* WHAT YOU WILL DO
If a line below contains the string "Example", return that line.

* INPUT RECORDS
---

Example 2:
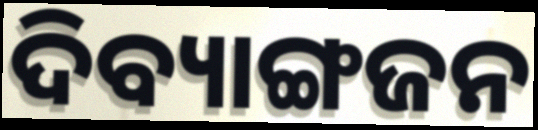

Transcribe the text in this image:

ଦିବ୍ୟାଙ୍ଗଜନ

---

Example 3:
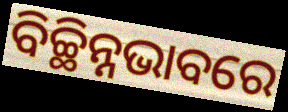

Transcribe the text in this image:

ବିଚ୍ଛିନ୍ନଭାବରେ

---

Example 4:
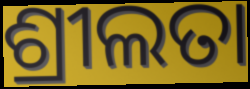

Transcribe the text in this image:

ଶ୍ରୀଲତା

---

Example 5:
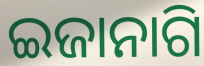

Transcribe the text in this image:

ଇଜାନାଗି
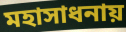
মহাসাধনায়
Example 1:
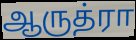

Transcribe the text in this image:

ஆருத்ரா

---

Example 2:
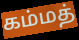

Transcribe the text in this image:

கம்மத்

* WORKED SOLUTION
Example 2:
Example 3:
Example 4:
Example 5:
Example 1:
Example 2:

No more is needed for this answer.